March 9, 2011 Why is oil traded in tonnes and not litres?
This question takes us back to the old science teacher question; “what is heavier – a tonne of lead or a tonne of feathers?”. The answer of course is that they are both the same weight. After all, a tonne is a tonne – it’s just you need a lot more feathers to make up a tonne than you do lead! So fuel is traded on the same basis, because all grades of fuel have differing weights (ie, density). For example, petrol is lighter than jet fuel, which in turn is lighter than diesel, which is lighter than bitumen and so on. So when a trader buys 10,000 tonnes of fuel he or she knows that they will receive a consistent weight of product, irrespective of how many litres makes up that tonnage.
In addition, there is another practical reason as to why oil is traded in tonnes and that is that liquids contract when they cool. So if a buyer in Sweden buys 10m litres of petrol from the south of France, loads it onto a ship and then sails it to the cooler climate of Stockholm, the product will have contracted by the time it arrives. Consequently, the buyer will receive less than the 10m litres purchased. However, if the buyer has bought the product in tonnes, 10,000 tonnes of petrol in the Mediterranean will still be 10,000 tonnes of petrol by the time it arrives in the Baltic, meaning that on paper at least, the buyer has not lost any of the volume purchased.
Duncan from Truro asked the following question
February 16, 2011 Why is there such a difference in price between Brent Crude and West Texas Intermediate (WTI)?
Technically speaking, Brent crude is able to produce greater amounts of diesel and jet fuel, which have greater world-wide demand than the petrol rich WTI. Nonetheless, both grades should show a similar price, as they are both used as markers for world crude prices. Increasingly though, WTI is becoming an indicator only of North American markets and in particular, the record high inventory position at Cushing Pipeline Terminal in Oklahoma.

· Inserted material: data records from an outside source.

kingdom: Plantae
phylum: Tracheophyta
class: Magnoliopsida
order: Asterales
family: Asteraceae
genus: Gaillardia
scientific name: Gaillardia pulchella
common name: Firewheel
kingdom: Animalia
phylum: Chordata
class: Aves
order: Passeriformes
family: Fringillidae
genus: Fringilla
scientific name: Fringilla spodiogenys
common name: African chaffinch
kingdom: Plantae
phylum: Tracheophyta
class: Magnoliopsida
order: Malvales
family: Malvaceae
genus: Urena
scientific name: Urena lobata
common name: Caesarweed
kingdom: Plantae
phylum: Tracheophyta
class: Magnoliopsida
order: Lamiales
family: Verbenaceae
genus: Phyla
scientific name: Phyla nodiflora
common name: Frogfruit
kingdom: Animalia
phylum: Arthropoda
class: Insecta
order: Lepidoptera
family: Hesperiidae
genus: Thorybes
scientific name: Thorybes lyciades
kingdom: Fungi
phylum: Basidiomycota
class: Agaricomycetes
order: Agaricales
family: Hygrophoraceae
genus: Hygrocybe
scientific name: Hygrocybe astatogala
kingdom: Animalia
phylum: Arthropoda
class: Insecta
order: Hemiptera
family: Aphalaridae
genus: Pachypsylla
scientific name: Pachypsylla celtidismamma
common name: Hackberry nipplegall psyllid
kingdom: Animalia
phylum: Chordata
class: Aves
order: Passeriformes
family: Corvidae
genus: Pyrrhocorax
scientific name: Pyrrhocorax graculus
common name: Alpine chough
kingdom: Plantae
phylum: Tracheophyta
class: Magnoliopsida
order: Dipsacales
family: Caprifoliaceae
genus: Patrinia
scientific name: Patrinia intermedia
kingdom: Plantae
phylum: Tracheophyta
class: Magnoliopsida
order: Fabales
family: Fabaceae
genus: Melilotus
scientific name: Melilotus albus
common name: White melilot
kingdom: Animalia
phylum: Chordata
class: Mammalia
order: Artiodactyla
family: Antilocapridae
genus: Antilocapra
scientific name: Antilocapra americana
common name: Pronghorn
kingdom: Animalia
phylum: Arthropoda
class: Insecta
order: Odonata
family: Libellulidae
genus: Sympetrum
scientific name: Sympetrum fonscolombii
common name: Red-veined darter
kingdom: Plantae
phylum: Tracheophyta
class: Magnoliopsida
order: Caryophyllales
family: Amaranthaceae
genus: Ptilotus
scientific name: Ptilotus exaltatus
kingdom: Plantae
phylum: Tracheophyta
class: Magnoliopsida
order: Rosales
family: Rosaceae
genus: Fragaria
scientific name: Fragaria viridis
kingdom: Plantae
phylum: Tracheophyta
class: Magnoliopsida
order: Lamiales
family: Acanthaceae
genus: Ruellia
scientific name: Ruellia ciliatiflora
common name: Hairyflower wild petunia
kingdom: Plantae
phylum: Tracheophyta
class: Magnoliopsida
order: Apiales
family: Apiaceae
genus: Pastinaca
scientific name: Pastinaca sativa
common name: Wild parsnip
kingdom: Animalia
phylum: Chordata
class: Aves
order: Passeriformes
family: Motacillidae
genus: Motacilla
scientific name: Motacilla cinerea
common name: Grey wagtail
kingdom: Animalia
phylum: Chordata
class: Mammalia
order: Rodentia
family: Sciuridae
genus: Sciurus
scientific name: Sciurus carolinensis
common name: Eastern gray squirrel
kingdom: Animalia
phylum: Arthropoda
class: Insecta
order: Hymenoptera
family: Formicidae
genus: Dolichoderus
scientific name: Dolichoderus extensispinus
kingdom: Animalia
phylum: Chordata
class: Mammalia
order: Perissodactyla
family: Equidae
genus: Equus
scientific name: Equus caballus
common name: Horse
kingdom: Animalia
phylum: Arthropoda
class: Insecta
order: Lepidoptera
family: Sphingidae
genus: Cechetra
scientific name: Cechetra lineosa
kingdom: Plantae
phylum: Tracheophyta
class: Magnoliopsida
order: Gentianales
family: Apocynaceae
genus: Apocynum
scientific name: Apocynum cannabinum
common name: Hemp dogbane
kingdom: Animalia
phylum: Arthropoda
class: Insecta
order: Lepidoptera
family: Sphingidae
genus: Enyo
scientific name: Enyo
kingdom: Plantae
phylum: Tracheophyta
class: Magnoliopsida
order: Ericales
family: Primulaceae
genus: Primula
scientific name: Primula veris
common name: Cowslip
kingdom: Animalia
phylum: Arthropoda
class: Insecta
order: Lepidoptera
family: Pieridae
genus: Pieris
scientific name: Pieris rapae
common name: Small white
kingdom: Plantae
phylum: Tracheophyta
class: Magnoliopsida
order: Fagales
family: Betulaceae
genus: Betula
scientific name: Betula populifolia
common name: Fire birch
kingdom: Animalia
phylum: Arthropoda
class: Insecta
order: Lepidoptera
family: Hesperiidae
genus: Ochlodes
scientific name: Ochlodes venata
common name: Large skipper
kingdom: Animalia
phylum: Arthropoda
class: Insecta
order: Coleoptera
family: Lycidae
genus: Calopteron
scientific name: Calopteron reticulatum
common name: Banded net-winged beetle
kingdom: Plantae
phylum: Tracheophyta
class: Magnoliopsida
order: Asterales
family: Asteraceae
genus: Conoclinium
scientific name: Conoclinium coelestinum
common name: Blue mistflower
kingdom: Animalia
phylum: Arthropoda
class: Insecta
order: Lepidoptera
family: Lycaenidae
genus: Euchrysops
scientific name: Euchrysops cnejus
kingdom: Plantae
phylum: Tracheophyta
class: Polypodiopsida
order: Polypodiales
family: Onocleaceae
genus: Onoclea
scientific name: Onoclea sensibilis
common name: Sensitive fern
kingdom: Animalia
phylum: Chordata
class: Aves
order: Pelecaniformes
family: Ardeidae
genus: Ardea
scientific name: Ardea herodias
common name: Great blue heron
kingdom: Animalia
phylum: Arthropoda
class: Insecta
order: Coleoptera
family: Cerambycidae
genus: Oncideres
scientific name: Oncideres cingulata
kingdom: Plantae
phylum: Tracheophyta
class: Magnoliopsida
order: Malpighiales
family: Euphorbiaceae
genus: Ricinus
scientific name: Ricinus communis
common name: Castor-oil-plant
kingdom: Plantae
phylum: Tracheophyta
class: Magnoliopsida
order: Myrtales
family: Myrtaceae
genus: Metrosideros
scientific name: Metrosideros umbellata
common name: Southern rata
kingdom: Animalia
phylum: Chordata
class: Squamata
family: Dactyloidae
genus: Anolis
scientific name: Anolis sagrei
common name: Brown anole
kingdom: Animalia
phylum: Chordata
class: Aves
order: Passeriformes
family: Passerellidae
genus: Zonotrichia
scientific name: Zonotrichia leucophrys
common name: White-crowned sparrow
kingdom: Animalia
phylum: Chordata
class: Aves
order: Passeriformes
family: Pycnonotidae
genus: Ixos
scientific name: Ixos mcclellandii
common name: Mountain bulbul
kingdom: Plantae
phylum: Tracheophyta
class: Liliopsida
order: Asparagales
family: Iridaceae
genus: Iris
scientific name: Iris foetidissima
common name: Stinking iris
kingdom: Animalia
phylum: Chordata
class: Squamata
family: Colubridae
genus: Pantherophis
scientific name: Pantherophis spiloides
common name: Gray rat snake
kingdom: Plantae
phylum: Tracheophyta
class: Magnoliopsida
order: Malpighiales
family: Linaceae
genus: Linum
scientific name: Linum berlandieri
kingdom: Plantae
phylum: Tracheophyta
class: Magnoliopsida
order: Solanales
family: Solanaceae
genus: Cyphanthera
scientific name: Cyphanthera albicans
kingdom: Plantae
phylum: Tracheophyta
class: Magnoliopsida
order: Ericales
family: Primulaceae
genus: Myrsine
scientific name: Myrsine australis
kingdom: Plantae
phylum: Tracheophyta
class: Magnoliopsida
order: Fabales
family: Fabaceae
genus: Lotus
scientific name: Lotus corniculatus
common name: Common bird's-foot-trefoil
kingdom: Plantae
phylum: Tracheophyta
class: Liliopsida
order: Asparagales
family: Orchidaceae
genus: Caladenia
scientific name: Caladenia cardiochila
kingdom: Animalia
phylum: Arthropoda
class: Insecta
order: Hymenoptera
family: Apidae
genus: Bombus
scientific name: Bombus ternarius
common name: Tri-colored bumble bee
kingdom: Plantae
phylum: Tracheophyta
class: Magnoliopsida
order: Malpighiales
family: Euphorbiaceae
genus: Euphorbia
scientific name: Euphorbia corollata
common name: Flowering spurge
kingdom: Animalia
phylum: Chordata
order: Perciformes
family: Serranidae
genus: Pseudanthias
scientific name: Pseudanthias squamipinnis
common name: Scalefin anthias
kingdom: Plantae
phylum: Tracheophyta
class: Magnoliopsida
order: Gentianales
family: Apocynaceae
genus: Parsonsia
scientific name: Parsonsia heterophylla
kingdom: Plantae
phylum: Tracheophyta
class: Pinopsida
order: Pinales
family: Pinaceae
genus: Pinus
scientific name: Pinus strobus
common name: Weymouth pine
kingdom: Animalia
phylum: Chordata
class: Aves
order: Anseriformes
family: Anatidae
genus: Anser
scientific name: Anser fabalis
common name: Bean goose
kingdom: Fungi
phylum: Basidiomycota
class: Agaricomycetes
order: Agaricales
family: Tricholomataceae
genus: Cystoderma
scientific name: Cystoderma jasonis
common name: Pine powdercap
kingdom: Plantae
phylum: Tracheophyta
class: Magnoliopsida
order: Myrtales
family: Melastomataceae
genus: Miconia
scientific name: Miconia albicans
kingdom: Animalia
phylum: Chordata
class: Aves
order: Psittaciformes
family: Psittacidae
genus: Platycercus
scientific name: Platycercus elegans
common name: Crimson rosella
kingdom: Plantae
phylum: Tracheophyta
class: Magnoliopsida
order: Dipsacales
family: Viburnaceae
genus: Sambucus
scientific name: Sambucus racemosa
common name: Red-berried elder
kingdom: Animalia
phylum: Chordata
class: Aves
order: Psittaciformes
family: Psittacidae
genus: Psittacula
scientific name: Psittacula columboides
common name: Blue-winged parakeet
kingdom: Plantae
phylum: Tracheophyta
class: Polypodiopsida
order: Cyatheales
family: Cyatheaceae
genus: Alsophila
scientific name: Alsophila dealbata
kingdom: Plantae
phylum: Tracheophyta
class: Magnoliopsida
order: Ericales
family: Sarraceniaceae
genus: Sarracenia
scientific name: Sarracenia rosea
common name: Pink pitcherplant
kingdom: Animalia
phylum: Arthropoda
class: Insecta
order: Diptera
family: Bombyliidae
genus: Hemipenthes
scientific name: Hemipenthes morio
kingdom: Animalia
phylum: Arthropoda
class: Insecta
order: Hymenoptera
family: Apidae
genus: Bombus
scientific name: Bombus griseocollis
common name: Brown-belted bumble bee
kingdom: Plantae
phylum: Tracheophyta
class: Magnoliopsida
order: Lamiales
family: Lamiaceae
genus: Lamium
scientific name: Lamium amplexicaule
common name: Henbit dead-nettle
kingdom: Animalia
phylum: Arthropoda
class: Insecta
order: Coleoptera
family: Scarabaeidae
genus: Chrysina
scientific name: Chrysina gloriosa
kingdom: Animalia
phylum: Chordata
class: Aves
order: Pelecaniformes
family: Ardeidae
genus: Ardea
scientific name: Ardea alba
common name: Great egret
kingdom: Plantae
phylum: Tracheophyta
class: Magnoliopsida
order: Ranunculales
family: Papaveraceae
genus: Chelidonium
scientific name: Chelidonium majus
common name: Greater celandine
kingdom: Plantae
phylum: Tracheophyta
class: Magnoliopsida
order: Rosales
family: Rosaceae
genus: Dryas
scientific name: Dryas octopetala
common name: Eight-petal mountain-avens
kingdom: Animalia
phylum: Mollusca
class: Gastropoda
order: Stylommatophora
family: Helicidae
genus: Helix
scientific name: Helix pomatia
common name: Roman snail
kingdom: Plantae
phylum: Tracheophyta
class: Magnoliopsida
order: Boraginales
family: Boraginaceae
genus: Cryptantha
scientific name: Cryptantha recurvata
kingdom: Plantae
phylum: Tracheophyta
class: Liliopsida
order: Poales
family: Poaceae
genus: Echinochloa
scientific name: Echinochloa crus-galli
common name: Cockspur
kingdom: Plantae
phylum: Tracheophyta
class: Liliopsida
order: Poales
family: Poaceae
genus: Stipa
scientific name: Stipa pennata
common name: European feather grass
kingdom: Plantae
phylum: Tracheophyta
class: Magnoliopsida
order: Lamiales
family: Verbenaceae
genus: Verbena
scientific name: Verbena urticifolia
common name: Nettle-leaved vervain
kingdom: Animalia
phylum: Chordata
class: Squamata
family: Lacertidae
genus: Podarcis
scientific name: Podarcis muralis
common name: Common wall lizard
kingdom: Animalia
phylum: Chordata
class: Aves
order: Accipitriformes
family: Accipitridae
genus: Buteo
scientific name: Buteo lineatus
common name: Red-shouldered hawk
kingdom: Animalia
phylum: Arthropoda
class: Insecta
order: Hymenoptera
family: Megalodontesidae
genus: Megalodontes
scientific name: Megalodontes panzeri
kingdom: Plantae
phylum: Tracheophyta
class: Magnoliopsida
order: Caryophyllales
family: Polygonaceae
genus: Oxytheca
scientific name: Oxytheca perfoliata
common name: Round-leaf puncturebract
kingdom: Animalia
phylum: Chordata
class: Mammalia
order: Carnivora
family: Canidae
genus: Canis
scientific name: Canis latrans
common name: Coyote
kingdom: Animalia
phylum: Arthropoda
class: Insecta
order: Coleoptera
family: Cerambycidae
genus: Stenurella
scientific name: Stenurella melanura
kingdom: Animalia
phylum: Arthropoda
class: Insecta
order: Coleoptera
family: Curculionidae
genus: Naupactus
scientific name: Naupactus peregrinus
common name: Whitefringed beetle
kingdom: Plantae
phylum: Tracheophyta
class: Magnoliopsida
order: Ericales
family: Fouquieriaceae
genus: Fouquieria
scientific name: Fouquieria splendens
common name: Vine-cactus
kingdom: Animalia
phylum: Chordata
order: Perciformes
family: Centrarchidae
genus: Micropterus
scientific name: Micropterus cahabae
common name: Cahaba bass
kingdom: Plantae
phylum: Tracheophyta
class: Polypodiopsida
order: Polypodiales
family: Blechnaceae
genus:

The reasons for these high stock levels are myriad, but the sagging US economy, limited pipeline access out of Cushing and a wish by the US Petroleum Reserve to build strategic stock all play their part. Brent on the other hand, reflects booming oil demand outside of the US. In addition, physical supply is not limited by any landlocked oil terminal and the product index has been well marketed by London’s Petroleum Exchange, so that it really has no serious competitor on world oil markets.